General technique: The more tongue contact, the better. The slower, the better. The more involved a woman is, the more she’s likely to get a house bought for her.

Some guy like the hand thing, myself not included. Experiment as you see fit.

Swallowing is essential. It makes the experience exponentially greater. Spitting is almost like a guy eating at the Y and saying “I’ll never eat fish again!”

Good head is a woman’s advantage. Master it, and the world is yours.

way, way too much TMI.

Just the other week, my girlfriend was getting down to business. We had had a good dinner, some wine, and things were going great.

Long story short- she got too vigorous, gagged, and threw up all over me. And the puke was purple from the wine.

I don’t think I’ve had an erection since.

Yes, there is such a thing as a bad blow-job. To this day, I’m not sure whether he didn’t know how to stop scraping me, didn’t care, or just had a preternaturally small mouth. (And I’m… you know… in the large half of average, but certainly no porn star.)

Dear Lord … Why oh why did I keep reading? :eek: :smack:

Of the half-dozen or so BJs I’ve had in my life thus far, 2 of them were actively bad, and 2 of them were lackluster to the point where I began to wonder if there was anything worth watching on TV instead.

The 2 that were actively bad shared a common trait: the girls had a metal tongue ring and decided to bludgeon my penis into submission instead of wooing it delicately.

Basically, they were ignorant of the wise advice dnooman gave above.

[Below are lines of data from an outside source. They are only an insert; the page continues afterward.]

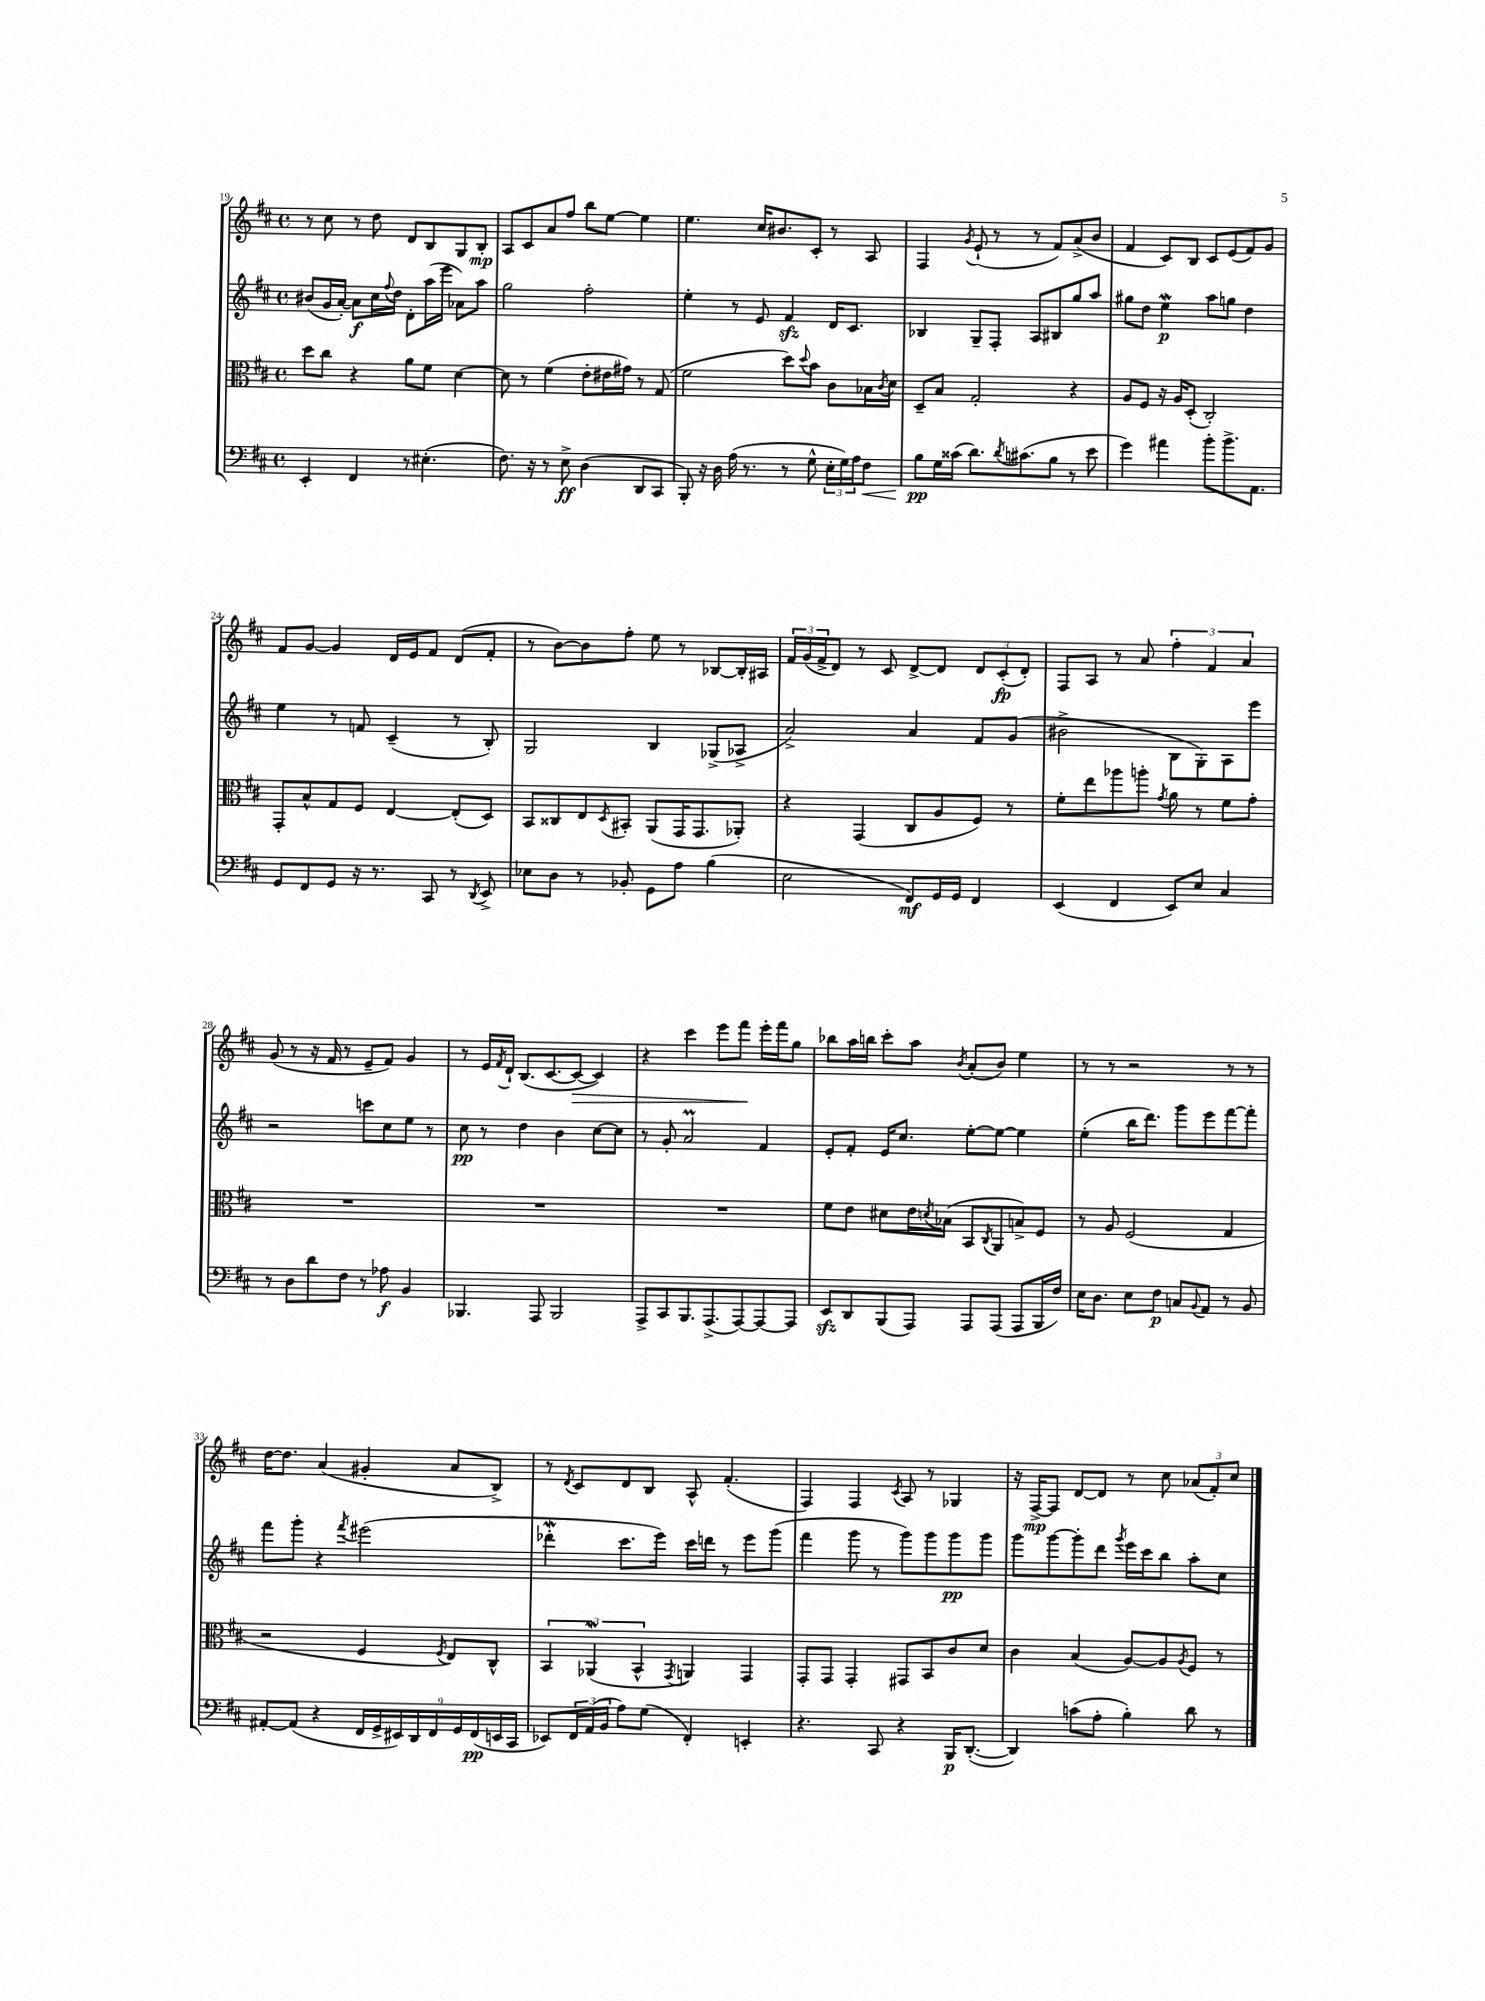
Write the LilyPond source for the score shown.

<<
\new StaffGroup <<
\new Staff = "s0" {
    \clef treble \key d \major \defaultTimeSignature \time 4/4
    r8 cis''8 r8 d''8 d'8 b8 g8 b8-.\mp |
    a8 cis'8 a'8 fis''8 b''8 e''8~ e''4 |
    e''4. cis''16 bis'8. cis'8-. r8 a8 |
    fis4 \acciaccatura { g'8 } e'8-!( r8 r8 fis'8) a'8->( b'8 |
    fis'4 cis'8) b8 cis'8 e'8( fis'8) g'8 |
    fis'8 g'8~ g'4 d'16 e'16 fis'8 d'8( fis'8-. |
    r8 b'8~) b'8 fis''8-. e''8 r8 bes8~ bes16-. ais16 |
    \tuplet 3/2 { fis'16 g'16( fis'16-> } d'8) r8 cis'8 d'8~-> d'8 \tuplet 3/2 { d'8 cis'8-.\fp( d'8-.) } |
    fis8 a8 r8 a'8 \tuplet 3/2 { fis''4-. fis'4 a'4 } |
    g'8( r8 r16 fis'16 r8 e'8-- fis'8) g'4 |
    r8 e'16 \acciaccatura { fis'8 } d'16-! b8.( cis'8.~ cis'8~\> cis'4) |
    r4 cis'''4 e'''8 fis'''8\! e'''16-. fis'''16 g''8 |
    bes''8 a''16 b''16 cis'''8-. a''8 \acciaccatura { b'8 } a'8-.( b'8) e''4 |
    r8 r8 r2 r8 r8 |
    d''16~ d''8. a'4( gis'4-. a'8 b8->) |
    r8 \acciaccatura { d'8 } cis'8 d'8 b8 a8-^ fis'4.-.( |
    fis4) fis4 \acciaccatura { cis'8 } a8 r8 ges4 |
    r16 fis16~->\mp fis8 d'8~ d'8 r8 cis''8 \tuplet 3/2 { aes'8( fis'8-.) cis''8 } \bar "|." |
}
\new Staff = "s1" {
    \clef treble \key d \major \defaultTimeSignature \time 4/4
    bis'8( g'16 a'16~-.) a'8\f cis''16 \appoggiatura { fis''8 } d''16 d'8-. a''16( e'''16 aes'8) a''8 |
    g''2 fis''2-. |
    e''4-. r8 e'8 fis'4\sfz d'16 cis'8. |
    bes4 g8-- fis8-. a8 bis8 g''8 a''8 |
    gis''8 d''8 e''4\mordent\p a''8 g''8 d''4 |
    e''4 r8 f'8 cis'4--( r8 b8-.) |
    g2 b4 ges8->( aes8-> |
    a'2->) a'4 fis'8 g'8( |
    bis'2-> b8 g8-.) a8 e'''8 |
    r2 c'''8 cis''8 e''8 r8 |
    cis''8\pp r8 d''4 b'4 cis''8~ cis''8 |
    r8 g'8-. a'2\prall fis'4 |
    e'8-. fis'8-. e'16 cis''8. e''8~-. e''8~ e''4 |
    e''4-.( b''16 d'''8.) g'''8 e'''8 fis'''8~ fis'''8-. |
    fis'''8 g'''8-. r4 \acciaccatura { fis'''8 } eis'''2( |
    des'''4-.\mordent cis'''8. e'''16) cis'''16 d'''16 r8 e'''8 g'''8( |
    fis'''4 g'''8 r8 g'''8) g'''8 g'''8\pp g'''8 |
    g'''8 g'''8~ g'''8-. d'''8 \acciaccatura { g'''8 } e'''16 cis'''16 b''8 a''8-. cis''8 \bar "|." |
}
\new Staff = "s2" {
    \clef alto \key d \major \defaultTimeSignature \time 4/4
    d''8 cis''8 r4 a'8 fis'8 d'4~ |
    d'8 r8 fis'4( e'8-. eis'16 gis'16) r8 g8( |
    fis'2 d''8) \appoggiatura { d''8 } b'8 cis'8 bes16 \acciaccatura { cis'8 } d'16 |
    d8-- b8 g2-. r4 |
    a8 fis8 r16 a16 d8-.( cis2-.) |
    g,8-. b8-^ g8 fis8 e4~ e8-.( d8) |
    b,8 cisis8 e8 \acciaccatura { d8 } bis,8-. a,8( g,16 g,8. aes,8-.) |
    r4 g,4( cis8 a8 fis8) r8 |
    fis'8-. e''8 aes''8 a''8-. \acciaccatura { g'8 } a'8 r8 fis'8 g'8-. |
    R1 |
    R1 |
    R1 |
    fis'8 e'8 dis'8 e'16 \acciaccatura { d'8 } bes16( b,8 \acciaccatura { cis8 } a,8 b8->) fis8 |
    r8 a8 fis2( g4 |
    r2 fis4 \acciaccatura { fis8 } e8) cis8-^ |
    \tuplet 3/2 { b,4 aes,4\mordent( b,4-^ } \acciaccatura { g,8 } a,4) g,4 |
    g,8-. g,8 g,4-. gis,8 b,8 cis'8 d'8 |
    cis'4 b4( a8~) a8 \acciaccatura { a8 } fis8 r8 \bar "|." |
}
\new Staff = "s3" {
    \clef bass \key d \major \defaultTimeSignature \time 4/4
    e,4-. fis,4 r8 eis4.-.( |
    fis8.) r16 r8 e8->\ff d4( d,8 cis,8 |
    b,,8-.) r16 d16 a16( r8. r8 g8-^ \tuplet 3/2 { e16-. g16) a16 } fis8\< |
    b8\pp\! g16 cisis'16( d'8.) \acciaccatura { d'8 } cis'8.( b8 r8 e'8 |
    g'4) ais'4 b'8-. b'8.-> a,8. |
    g,8 fis,8 g,8 r16 r8. cis,8 r8 \acciaccatura { d,8 } e,8-> |
    ees8 d8 r8 bes,8-. g,8 a8 b4( |
    e2 fis,8\mf) g,16 g,16 fis,4 |
    e,4( fis,4 e,8) e8 cis4 |
    r8 d8 d'8 fis8 r8 aes8\f b,4 |
    bes,,4. a,,8 bes,,2 |
    a,,8-> cis,8 b,,8. a,,8.->( a,,8~) a,,8~ a,,8 |
    e,8\sfz d,8 b,,8( a,,8) a,,8 a,,8( a,,8 b,,16 fis16) |
    e16 d8. e8 fis8\p c8 \appoggiatura { b,8 } a,8 r8 b,8 |
    ais,8~-. ais,8( r4 \tuplet 9/8 { fis,16 g,16-> eis,16) d,16 fis,16 g,16 fis,16\pp( e,16 cis,16 } |
    ees,8) \tuplet 3/2 { fis,16 a,16( b,16 } a8) g8( fis,4-.) e,4-. |
    r4. cis,8 r4 b,,16\p d,8.~-.( |
    d,4) c'8( a8-. b4-.) d'8 r8 \bar "|." |
}
>>
>>
\layout { \context { \Score currentBarNumber = #19 } }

I, er, snipped the rest so folks who don’t want to read that twice don’t hafta.

You must be such a hit at parties. “So what’s the worst blowjob you ever got?”

Freejooky responds quietly: “She puked.”

Someone speaks up: "She … puked? Did I head that right?

Freejooky merely nods.

Same person speaks up: “Not on you, though, right? Cuz that would totally blow - I mean, that would suck - oh hell. That would blow chunks.” Person sits down and shuts up, face completely red.

SILENCE

CRICKETS

NERVOUS COUGH

“So, er, who wants to play twister?”

Bad BJ? Sure, one that’s unfinished. There’s even a technical term for it: Suckus Interruptus. :o

Yes, Virgina, there is such a thing as a bad blowjob.

In addition to the afformentioned teeth and “appliances,” I’ll add that “uncreative” BJs (the blower has no technique beyond moving his/her head back and forth) are rather disappointing. You’ve got a tongue for a reason – use it…

Some how in all of this there is a Cosmo article waiting to be written.

  • Feed 'em. Fck 'em. Suck 'em. Make them your Slave!